Sich wie Hans-Werner beruflich weiter zu entwickeln oder zu verändern ist keine Seltenheit. Viele Menschen mit jahrelanger Berufserfahrung wollen ihre Lebenserfahrungen in ihre Karriere einbringen, einen Neustart wagen oder ihr Hobby zum Beruf machen.

Karriere mit 40 Plus

Auf dem Arbeitsmarkt entsteht aufgrund des zunehmenden Mangels an Fachkräften die Erkenntnis darüber, dass erfahrene Mitarbeiter notwendig und wichtig sind, um ihr Fachwissen und ihre Kompetenzen in das Unternehmen einzubringen. Daher wagen zunehmend viele Arbeitnehmer oder Arbeitssuchende mit langjähriger Berufserfahrung einen Neustart oder die Veränderung ihrer beruflichen Karriere. Aber auch nach längeren Familienzeiten möchten viele Menschen sich erneut beruflich orientieren, um ihre Kenntnisse aufzufrischen, sich zu verändern oder ihre Neigungen und Fähigkeiten gezielt einzusetzen.

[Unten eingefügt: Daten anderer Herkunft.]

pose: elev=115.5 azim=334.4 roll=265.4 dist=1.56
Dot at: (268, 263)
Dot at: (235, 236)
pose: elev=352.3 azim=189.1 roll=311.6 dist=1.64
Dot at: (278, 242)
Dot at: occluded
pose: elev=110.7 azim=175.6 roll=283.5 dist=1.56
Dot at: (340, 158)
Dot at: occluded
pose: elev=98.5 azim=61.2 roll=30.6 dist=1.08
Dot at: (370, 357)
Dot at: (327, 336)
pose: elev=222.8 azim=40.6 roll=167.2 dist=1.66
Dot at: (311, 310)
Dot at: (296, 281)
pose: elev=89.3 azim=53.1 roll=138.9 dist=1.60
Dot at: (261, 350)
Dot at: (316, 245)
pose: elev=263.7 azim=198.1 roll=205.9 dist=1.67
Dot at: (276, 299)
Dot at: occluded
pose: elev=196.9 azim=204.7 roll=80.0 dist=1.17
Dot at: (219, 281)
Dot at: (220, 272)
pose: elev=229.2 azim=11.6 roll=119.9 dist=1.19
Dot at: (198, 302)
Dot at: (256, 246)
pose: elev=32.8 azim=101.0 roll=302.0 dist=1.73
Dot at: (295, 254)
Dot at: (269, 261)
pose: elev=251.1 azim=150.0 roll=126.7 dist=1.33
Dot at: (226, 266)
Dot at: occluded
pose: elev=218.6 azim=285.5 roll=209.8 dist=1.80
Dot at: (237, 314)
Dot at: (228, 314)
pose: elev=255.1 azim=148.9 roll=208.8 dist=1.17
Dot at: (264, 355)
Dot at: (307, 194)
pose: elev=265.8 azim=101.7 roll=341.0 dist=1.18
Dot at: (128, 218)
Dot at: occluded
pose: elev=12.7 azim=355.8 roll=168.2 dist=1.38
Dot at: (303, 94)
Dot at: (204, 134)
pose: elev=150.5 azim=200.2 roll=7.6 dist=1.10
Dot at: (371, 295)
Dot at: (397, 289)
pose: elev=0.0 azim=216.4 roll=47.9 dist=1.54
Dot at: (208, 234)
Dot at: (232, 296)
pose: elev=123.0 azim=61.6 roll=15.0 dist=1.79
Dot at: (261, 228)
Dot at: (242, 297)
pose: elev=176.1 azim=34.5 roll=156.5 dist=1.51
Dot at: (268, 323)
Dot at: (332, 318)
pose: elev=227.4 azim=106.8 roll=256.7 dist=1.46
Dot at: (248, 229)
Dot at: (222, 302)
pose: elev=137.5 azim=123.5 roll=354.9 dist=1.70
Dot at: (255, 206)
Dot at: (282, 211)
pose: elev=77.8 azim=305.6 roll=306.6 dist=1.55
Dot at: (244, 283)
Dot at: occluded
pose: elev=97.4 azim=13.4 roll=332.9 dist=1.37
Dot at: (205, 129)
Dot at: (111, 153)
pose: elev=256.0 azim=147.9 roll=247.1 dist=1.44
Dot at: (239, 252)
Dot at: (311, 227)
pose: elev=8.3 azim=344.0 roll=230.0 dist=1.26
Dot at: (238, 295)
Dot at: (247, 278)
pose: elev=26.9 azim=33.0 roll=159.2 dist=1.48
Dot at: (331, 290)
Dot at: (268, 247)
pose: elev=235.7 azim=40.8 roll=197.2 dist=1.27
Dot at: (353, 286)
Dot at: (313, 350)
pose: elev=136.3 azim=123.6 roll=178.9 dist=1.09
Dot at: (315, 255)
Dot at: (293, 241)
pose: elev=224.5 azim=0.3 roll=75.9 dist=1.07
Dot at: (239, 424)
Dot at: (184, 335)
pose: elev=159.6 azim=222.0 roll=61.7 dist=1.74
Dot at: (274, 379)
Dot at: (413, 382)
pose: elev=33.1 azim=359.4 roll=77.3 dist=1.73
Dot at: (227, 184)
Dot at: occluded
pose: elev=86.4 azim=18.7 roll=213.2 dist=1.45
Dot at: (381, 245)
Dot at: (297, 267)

Da die letzte Bewerbung oft schon eine Weile zurückliegt, sollte man sich unbedingt darüber informieren, was bei der Bewerbung zu beachten ist. Dieses Problem teilt man mit allen potenziellen Bewerbern auf dem Arbeitsmarkt: Egal ob Uni-Absolvent, frisch gebackener Geselle oder erfahrener Meister – der aktuelle „Bewerbungs-Knigge“ ist für alle gleich.

Generell ist es ratsam, vor einem Neustart oder der Veränderung der Karriere die eigenen Stärken und Schwächen zu überprüfen und eine Analyse der eigenen Lebenssituation zu erstellen. Man sollte sich informieren, wie ein Bewerbungsschreiben erstellt werden kann und sich Anregungen für ein Vorstellungsgespräch holen. Hinweise dafür gibt es bei der Agentur für Arbeit, bei der Volkshochschule oder anderen öffentlichen Bildungseinrichtungen. Der erste Schritt besteht stets darin, selber aktiv zu werden und Informationen einzuholen. Auch Freunde und Bekannte können dabei helfen, das entsprechende Profil zu erstellen und das richtige Anschreiben zu formulieren.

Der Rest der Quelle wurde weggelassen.